Comment, par exemple, être accepté en tant qu’« homme » si l’on ne met pas en avant notre virilité ? Ou comment être perçue comme « femme » si l’on n’est pas immédiatement séduisante et disponible ?
Bien sûr, ce ne sont que deux exemples parmi des centaines, des milliers... Pourtant, ils nous enferment de plus en plus chaque jour dans notre rôle d’homme ou de femme.
Ce ne serait pas un problème si tout le monde s’accommodait de cette vision bipolaire des sexes. Mais il suffit d’être un minimum observateur / -trice pour se rendre compte que personne n’est fondamentalement « homme » ou « femme ».
L’être humain est bien plus complexe que cela. Tout le monde peut ressentir des envies que l’on attribue à un genre ou à un autre. Mais trop souvent, il faut les cacher, enfouir ses désirs au plus profond de soi-même de peur d’être rejeté, de se retrouver seulE, isoléE, d’être considéréE comme marginalE... Et de cette peur naît la souffrance. Que l’on tente de nier ses désirs ou au contraire de les assumer et de les vivre au grand jour, cette souffrance restera la même... A cause de ces regards méprisants. A cause de ce cloisonnement de la pensée.
Déconstruire les rôles qui nous ont été attribués n’est pas chose facile, je suis bien d’accord. Mais pourtant nous serions tellement plus heureuses / -x et épanouiES si nous pouvions
vivre librement et dans le respect d’autrui nos désirs, nos amours, notre sexualité."
- Hervé
"Les politiques assimilationnistes promues par une partie relativement importante des homoEs mainstream en France vont dans le sens d’une égalité en droits. Les diversités des sexualités et la multiplicité des parcours sont niées pour mieux laisser la place à une tolérance institutionnalisée, où chacunE d’entre nous est un citoyen comme les autres, sans histoires ni spécificités. Les critiques de l’hétérosexualité comme système politique et les questionnements sur le patriarcat ne peuvent pas trouver d’échos dans ce cadre, allant à l’encontre du modèle capitaliste.
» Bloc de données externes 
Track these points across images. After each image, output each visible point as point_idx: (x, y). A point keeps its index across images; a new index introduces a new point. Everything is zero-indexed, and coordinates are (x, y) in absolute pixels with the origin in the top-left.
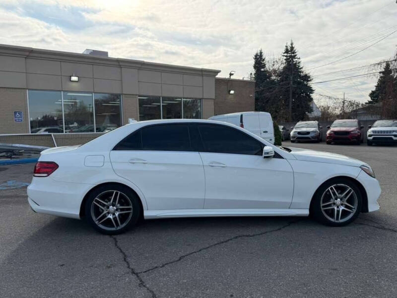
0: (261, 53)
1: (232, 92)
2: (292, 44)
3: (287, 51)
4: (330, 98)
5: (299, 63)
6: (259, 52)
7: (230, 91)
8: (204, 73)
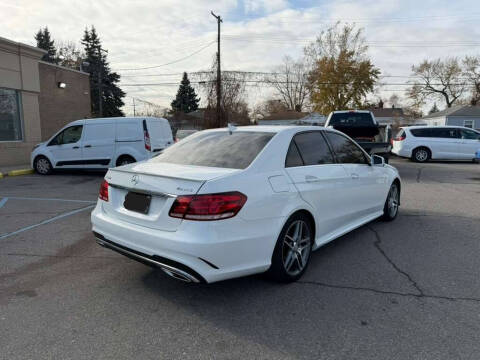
0: (47, 33)
1: (63, 85)
2: (93, 31)
3: (87, 38)
4: (150, 104)
5: (105, 56)
6: (43, 31)
7: (59, 83)
8: (22, 50)
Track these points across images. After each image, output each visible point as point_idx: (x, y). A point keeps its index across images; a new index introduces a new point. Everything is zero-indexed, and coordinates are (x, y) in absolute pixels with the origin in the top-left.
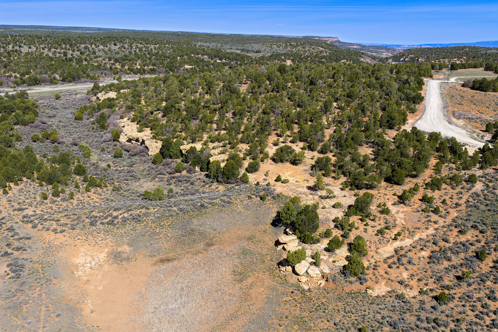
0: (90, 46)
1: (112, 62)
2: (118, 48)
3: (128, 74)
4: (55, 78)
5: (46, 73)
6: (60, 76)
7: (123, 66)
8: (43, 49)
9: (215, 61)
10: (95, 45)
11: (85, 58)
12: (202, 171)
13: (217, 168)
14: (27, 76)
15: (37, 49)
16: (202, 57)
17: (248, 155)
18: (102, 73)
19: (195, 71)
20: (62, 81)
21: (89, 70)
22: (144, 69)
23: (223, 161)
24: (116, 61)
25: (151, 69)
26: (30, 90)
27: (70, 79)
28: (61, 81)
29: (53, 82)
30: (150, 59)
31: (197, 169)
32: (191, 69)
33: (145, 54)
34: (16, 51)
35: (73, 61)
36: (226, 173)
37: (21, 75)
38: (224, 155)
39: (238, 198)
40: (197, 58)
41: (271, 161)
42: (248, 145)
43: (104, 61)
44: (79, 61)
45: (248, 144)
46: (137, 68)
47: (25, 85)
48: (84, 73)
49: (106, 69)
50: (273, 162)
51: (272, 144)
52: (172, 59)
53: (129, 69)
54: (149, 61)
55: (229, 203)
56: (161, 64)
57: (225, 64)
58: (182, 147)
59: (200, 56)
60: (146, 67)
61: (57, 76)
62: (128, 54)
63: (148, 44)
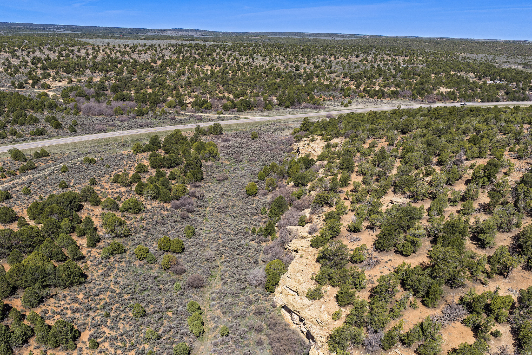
0: (328, 58)
1: (347, 79)
2: (360, 61)
3: (362, 97)
4: (270, 103)
5: (262, 95)
6: (277, 99)
7: (358, 86)
8: (277, 62)
9: (485, 82)
10: (335, 56)
11: (318, 73)
14: (241, 98)
15: (270, 61)
16: (465, 76)
18: (330, 95)
19: (453, 96)
21: (315, 91)
22: (383, 91)
24: (352, 78)
25: (393, 91)
27: (288, 103)
28: (277, 106)
29: (267, 107)
30: (395, 76)
32: (448, 93)
33: (389, 70)
34: (248, 64)
35: (302, 77)
37: (234, 98)
40: (459, 77)
43: (337, 79)
44: (310, 77)
46: (375, 90)
48: (308, 95)
49: (336, 90)
52: (423, 78)
53: (365, 90)
54: (392, 79)
56: (407, 84)
59: (462, 73)
60: (387, 88)
61: (274, 99)
62: (369, 69)
63: (397, 55)
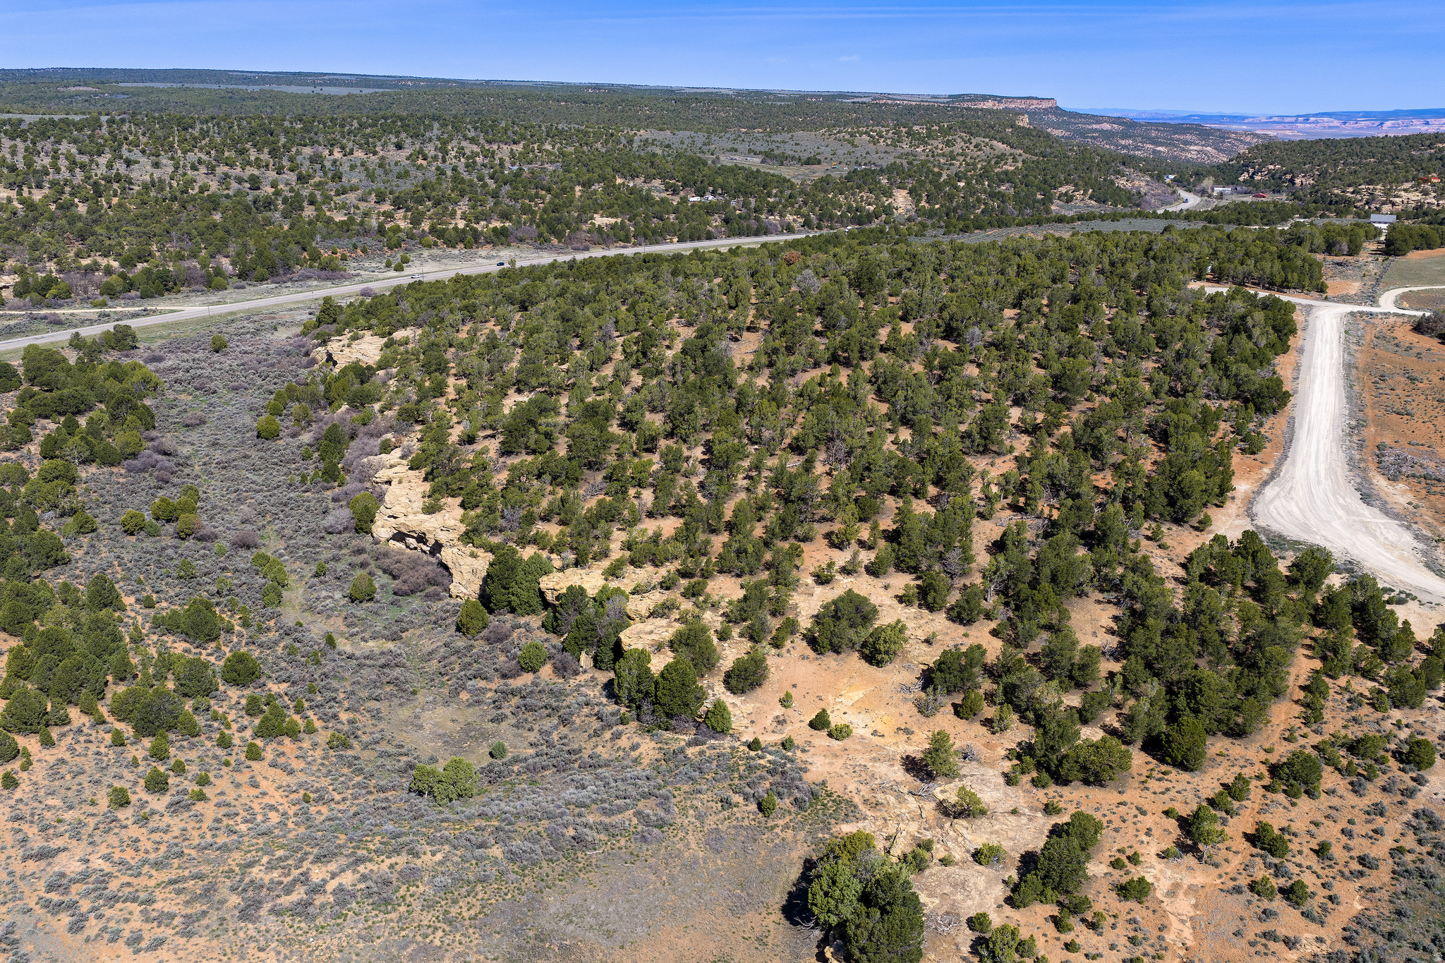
0: (327, 152)
1: (387, 207)
2: (408, 159)
3: (429, 247)
4: (219, 272)
5: (194, 256)
6: (234, 264)
7: (416, 222)
8: (194, 168)
9: (684, 200)
10: (343, 148)
11: (312, 194)
12: (600, 669)
13: (639, 677)
14: (140, 266)
15: (177, 168)
16: (646, 187)
17: (736, 623)
18: (355, 247)
19: (622, 233)
20: (240, 276)
21: (318, 238)
22: (475, 230)
23: (659, 648)
24: (398, 204)
25: (495, 229)
26: (146, 313)
27: (261, 270)
28: (235, 279)
29: (212, 282)
30: (495, 195)
31: (585, 660)
32: (613, 227)
33: (481, 179)
34: (118, 178)
35: (276, 206)
36: (665, 700)
37: (122, 266)
38: (664, 622)
39: (692, 807)
40: (632, 191)
41: (805, 644)
42: (740, 580)
43: (362, 205)
44: (294, 205)
45: (739, 576)
46: (456, 229)
47: (133, 293)
48: (304, 249)
49: (366, 232)
50: (809, 652)
51: (813, 575)
52: (556, 196)
53: (433, 230)
54: (490, 203)
55: (661, 824)
56: (526, 210)
57: (710, 210)
58: (546, 583)
59: (639, 181)
60: (483, 223)
61: (226, 263)
62: (433, 180)
63: (495, 141)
Le droit à la représentation a eu un écho dans les médias. Si la place consacrée dans les programmes télévisuels aux homosexuelLEs est plus importante, elle reste focalisée sur les gays blancs, friqués et virils – invisibilisant les autres ‘minorités’ et empêchant une remise en question de fond sur les genres. Les représentations médiatiques de la communauté gay sont assez explicites sur sa modélisation en cible marketing à part entière.
Tant que nous n’aurons pas procédé à la critique de cette société et que nous ne percevrons pas les genres, le sexe ou l’amour – ainsi que les classes et les races - comme des productions culturelles à part entière, la justice sociale et l’équité resteront des buts."